4xx est un échec temporaire : le serveur dit « pas maintenant » (charge, throttling, limites de taux). 5xx est un échec permanent ou de politique. Opérationnellement, 4xx indique souvent une rétro‑pression ou un contrôle de taux plutôt qu’une règle stricte.
6) Comment éviter de casser les diffusions internes légitimes ?
Fournissez un mécanisme homologué de diffusion : grandes listes modérées, expéditeurs autorisés spécifiques et un endpoint de soumission séparé pour les communications internes. Maintenez ensuite des limites conservatrices sur la soumission générique des utilisateurs.
7) Mon fournisseur d’app dit « nous avons besoin de 1 000 destinataires par message ». Que faire ?
Argumentez. Demandez quel problème ils résolvent en regroupant les destinataires. S’ils ne peuvent pas faire un destinataire par message, implémentez un fractionnement de votre côté ou insérez un relais qui étend en toute sécurité tout en appliquant des limites de taux et en journalisant.
8) Sur quelles métriques dois‑je alerter pour détecter ça tôt ?
Top expéditeurs par destinataires/minute, taux de rejets par code de raison, taux d’augmentation de la profondeur de file, livraisons différées par domaine de destination, et échecs d’authentification sur les endpoints de soumission.
9) Les limites de destinataires peuvent‑elles affecter le stockage ?
Oui. Un fort fan‑out augmente les entrées de file et l’activité du spool. Si votre file mail est sur un stockage lent, vous verrez latence et différés qui masquent des échecs de politique. Gardez le spool sur des disques fiables et à faible latence et surveillez l’I/O wait.
10) Comment expliquer cela aux parties prenantes non techniques ?
Dites : « Nous limitons combien de personnes un seul e‑mail peut cibler en même temps pour prévenir le spam et les pannes. Pour les envois massifs, nous utilisons un processus de diffusion plus sûr. »
Conclusion : prochaines étapes pratiques
« Trop de destinataires » est une fonctionnalité qui porte le masque d’une panne. Votre objectif n’est pas de la faire taire. Votre objectif est de la rendre précise :
bloquer l’abus tôt, router le bulk légitime via un canal contrôlé, et garder le chemin e‑mail par défaut sûr pour le travail quotidien.

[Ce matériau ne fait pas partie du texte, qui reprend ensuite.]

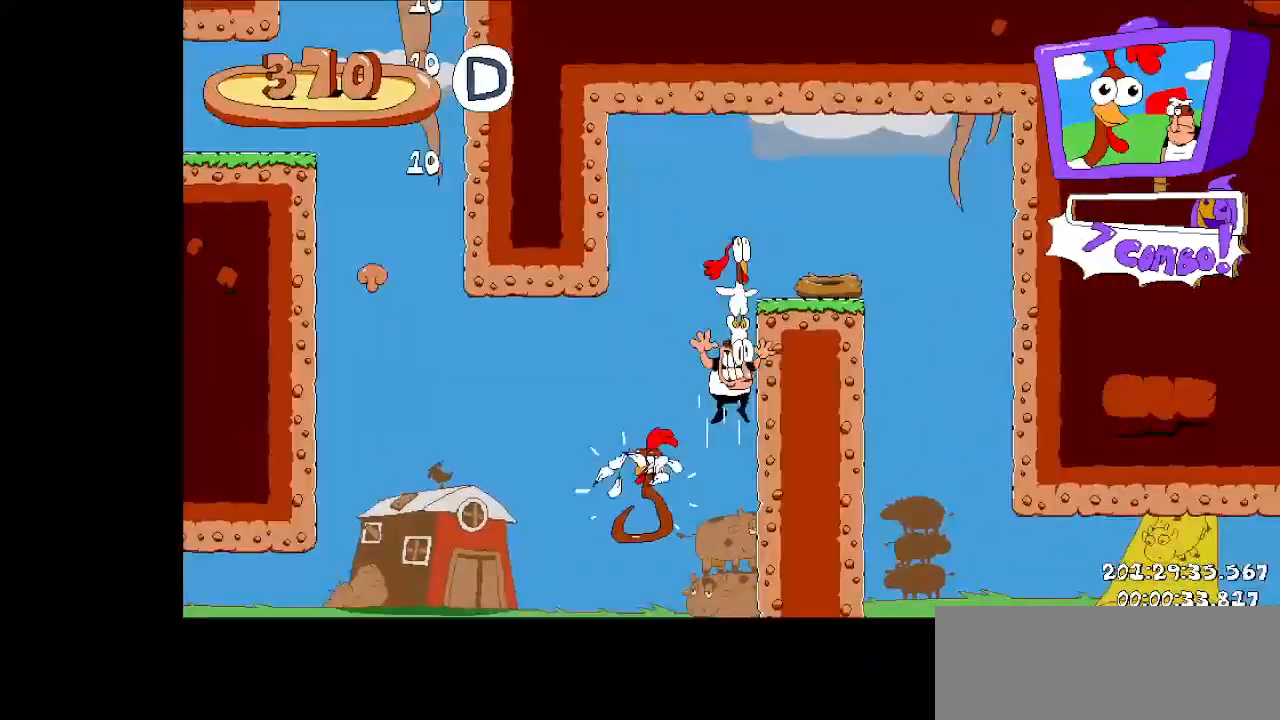
{"keys": ["dash", "right"], "events": [[21, "dash", "down"], [167, "dash", "up"], [250, "dash", "down"], [354, "dash", "up"], [438, "dash", "down"]]}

Prochaines étapes qui font vraiment avancer les choses :
- Écrivez vos limites par service et définissez ce que « destinataire » signifie dans votre environnement.
- Séparez la soumission mail par niveau de confiance (humains, applis, bulk) avec identifiants et journaux séparés.

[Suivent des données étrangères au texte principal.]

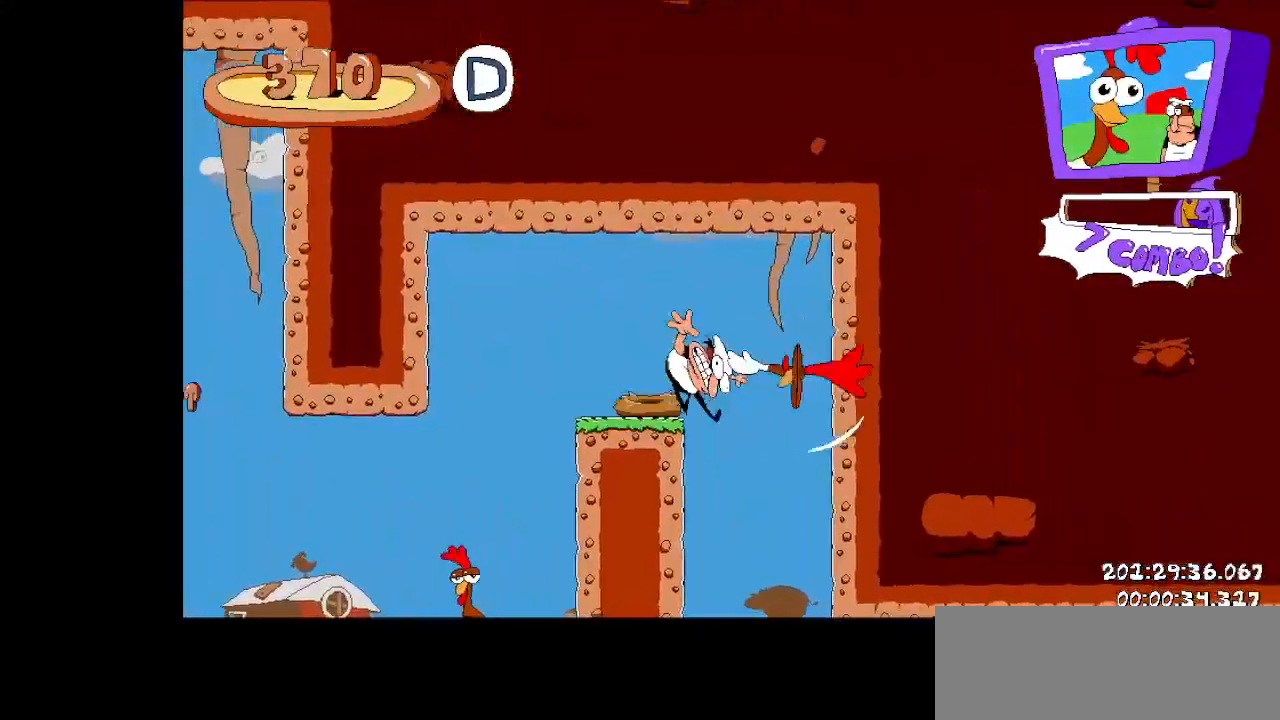
{"keys": ["right"], "events": [[42, "dash", "up"], [188, "dash", "down"], [271, "dash", "up"], [375, "dash", "down"], [458, "dash", "up"]]}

- Implémentez la limitation de taux de destinataires et alertez sur les expéditeurs anormaux avant que la réputation ne soit endommagée.
- Corrigez les modèles d’envoi en masse (un destinataire par message ou fractionnement), plutôt que d’augmenter les plafonds globaux.
- Gérez les grandes listes internes avec des propriétaires, de la modération et un processus de diffusion approuvé.